The use of prediction intervals and densities, or probabilistic forecasting, has become much more common over the past three decades, as practitioners have come to understand the limitations of point forecasts. Despite the bold move by the organizers of the Global Energy Forecasting Competition 2014 to require the participants to submit forecasts of the 99 percentiles of the predictive distribution and not the point forecasts as in the 2012 edition, this does not seem to be a common case in EPF as yet.
If PIs are computed at all, they usually are distribution-based or empirical. The latter method resembles the estimation of the Value-at-Risk via historical simulation, and consists of computing sample quantiles of the empirical distribution of the one-step-ahead prediction errors. A new forecast combination technique has been introduced recently in the context of EPF. Quantile Regression Averaging involves applying quantile regression to the point forecasts of a small number of individual forecasting models or experts, hence allows to leverage existing development of point forecasting.

Combining forecasts

s, also known as combining forecasts, forecast averaging or model averaging and committee machines, ensemble averaging or expert aggregation, are predictions of the future that are created by combining together several separate forecasts which have often been created using different methodologies. Despite their popularity in econometrics, averaged forecasts have not been used extensively in the context of electricity markets to date. There is some limited evidence on the adequacy of combining forecasts of electricity demand, but it was only very recently that combining was used in EPF and only for point forecasts. Combining probabilistic forecasts is much less popular, even in econometrics in general, mainly because of the increased complexity of the problem. Since Quantile Regression Averaging allows to leverage existing development of point forecasting, it is particularly attractive from a practical point of view and may become a popular tool in EPF in the near future.

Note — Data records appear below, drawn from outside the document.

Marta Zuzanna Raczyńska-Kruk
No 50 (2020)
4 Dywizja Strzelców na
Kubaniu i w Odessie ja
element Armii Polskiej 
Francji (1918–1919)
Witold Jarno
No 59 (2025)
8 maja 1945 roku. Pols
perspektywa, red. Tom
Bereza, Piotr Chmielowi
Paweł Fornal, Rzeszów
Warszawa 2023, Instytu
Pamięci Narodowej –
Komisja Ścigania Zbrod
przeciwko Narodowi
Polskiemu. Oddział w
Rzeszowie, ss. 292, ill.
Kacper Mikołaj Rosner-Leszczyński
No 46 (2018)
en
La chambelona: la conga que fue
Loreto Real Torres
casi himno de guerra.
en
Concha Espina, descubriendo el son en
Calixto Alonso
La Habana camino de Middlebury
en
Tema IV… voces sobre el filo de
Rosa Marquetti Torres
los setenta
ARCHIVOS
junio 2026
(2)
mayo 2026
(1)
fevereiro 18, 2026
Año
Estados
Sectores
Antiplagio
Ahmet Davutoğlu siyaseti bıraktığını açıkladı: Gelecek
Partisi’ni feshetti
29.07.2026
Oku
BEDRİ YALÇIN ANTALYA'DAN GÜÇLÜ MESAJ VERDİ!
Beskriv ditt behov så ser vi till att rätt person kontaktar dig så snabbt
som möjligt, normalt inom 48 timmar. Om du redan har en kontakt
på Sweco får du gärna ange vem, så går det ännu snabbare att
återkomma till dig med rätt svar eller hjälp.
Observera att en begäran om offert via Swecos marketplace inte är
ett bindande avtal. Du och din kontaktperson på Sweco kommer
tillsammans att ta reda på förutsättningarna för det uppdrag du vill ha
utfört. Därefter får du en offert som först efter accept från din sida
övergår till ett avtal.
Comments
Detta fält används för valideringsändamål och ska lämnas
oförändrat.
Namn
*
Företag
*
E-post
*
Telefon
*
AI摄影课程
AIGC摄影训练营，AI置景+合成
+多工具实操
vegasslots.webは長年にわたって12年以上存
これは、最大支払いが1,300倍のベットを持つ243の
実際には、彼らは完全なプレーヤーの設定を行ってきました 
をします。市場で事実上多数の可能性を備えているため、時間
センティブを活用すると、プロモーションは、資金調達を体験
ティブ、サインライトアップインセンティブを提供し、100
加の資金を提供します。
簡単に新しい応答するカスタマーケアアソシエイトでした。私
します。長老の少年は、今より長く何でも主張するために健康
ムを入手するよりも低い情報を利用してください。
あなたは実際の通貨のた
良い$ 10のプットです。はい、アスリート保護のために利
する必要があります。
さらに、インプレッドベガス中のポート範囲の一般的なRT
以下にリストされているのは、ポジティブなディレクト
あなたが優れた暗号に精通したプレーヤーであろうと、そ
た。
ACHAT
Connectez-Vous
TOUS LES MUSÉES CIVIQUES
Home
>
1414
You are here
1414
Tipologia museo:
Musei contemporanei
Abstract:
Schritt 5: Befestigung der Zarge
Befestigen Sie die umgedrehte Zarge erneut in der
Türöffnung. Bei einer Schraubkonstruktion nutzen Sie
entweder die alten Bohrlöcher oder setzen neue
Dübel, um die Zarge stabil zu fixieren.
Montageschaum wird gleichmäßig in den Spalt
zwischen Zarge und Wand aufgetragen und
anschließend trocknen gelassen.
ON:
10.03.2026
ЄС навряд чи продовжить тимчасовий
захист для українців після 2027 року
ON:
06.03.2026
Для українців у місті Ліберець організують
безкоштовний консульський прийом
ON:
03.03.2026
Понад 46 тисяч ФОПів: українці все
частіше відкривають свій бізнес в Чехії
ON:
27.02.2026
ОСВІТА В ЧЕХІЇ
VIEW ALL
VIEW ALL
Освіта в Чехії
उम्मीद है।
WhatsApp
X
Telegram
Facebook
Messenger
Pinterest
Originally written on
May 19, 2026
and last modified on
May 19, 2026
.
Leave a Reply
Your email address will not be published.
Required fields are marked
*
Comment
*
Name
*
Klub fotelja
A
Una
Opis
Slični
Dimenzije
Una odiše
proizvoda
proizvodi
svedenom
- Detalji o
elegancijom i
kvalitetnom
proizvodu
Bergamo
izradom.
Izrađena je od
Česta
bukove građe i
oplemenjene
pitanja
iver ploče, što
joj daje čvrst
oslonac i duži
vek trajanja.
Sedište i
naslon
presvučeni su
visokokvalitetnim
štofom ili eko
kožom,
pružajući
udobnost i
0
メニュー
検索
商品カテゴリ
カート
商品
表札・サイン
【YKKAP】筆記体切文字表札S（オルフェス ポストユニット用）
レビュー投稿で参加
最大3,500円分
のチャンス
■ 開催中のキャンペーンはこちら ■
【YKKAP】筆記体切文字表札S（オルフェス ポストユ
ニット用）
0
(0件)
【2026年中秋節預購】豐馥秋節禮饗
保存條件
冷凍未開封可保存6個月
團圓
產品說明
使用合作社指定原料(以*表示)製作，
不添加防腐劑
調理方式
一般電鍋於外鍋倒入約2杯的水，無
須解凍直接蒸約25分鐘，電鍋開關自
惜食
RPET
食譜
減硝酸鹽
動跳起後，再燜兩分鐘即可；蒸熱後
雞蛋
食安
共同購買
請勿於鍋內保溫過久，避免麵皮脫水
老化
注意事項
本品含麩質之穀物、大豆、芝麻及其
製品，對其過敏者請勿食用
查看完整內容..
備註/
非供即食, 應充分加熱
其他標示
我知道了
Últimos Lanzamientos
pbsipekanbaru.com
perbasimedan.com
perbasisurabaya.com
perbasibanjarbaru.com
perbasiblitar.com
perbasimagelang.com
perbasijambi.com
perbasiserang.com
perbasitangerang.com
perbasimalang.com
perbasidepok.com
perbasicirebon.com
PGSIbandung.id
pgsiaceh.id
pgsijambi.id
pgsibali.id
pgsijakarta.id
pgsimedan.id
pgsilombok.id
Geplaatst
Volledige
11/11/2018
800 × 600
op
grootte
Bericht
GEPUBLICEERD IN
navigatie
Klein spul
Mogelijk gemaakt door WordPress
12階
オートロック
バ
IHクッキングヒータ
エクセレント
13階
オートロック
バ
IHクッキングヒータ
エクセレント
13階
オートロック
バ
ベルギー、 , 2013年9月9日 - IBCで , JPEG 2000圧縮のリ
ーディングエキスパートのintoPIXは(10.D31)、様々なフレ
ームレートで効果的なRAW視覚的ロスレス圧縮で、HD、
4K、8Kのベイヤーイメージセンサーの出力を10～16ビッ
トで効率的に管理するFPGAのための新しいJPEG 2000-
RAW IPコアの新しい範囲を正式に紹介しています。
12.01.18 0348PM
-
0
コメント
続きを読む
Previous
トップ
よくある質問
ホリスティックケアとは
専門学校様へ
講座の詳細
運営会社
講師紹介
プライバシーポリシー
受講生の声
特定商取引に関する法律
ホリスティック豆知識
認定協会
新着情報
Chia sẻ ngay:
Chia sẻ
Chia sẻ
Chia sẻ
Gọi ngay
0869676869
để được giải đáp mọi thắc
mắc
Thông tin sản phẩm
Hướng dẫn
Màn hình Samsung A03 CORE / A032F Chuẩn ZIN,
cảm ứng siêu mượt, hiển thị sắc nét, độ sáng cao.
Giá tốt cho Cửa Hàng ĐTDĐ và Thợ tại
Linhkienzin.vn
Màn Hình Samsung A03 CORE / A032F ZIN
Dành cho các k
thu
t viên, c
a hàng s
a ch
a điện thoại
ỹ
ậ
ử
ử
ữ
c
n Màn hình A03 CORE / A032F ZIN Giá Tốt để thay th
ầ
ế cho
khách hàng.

Multivariate factor models

The literature on forecasting daily electricity prices has concentrated largely on models that use only information at the aggregated level. On the other hand, the very rich body of literature on forecasting intra-day prices has used disaggregated data, but generally has not explored the complex dependence structure of the multivariate price series. If we want to explore the structure of intra-day electricity prices, we need to use dimension reduction methods; for instance, factor models with factors estimated as principal components. Empirical evidence indicates that there are forecast improvements from incorporating disaggregated data for predicting daily system prices, especially when the forecast horizon exceeds one week. With the increase of computational power, the real-time calibration of these complex models will become feasible and we may expect to see more EPF applications of the multivariate framework in the coming years.

A universal test ground

All major review publications conclude that there are problems with comparing the methods developed and used in the EPF literature. This is due mainly to the use of different datasets, different software implementations of the forecasting models and different error measures, but also to the lack of statistical rigor in many studies. This calls for a comprehensive, thorough study involving the same datasets, the same robust error evaluation procedures, and statistical testing of the significance of one model's outperformance of another. To some extent, the Global Energy Forecasting Competition 2014 has addressed these issues. Yet more has to be done. A selection of the better-performing measures should be used either exclusively or in conjunction with the more popular ones. The empirical results should be further tested for the significance of the differences in forecasting accuracies of the models.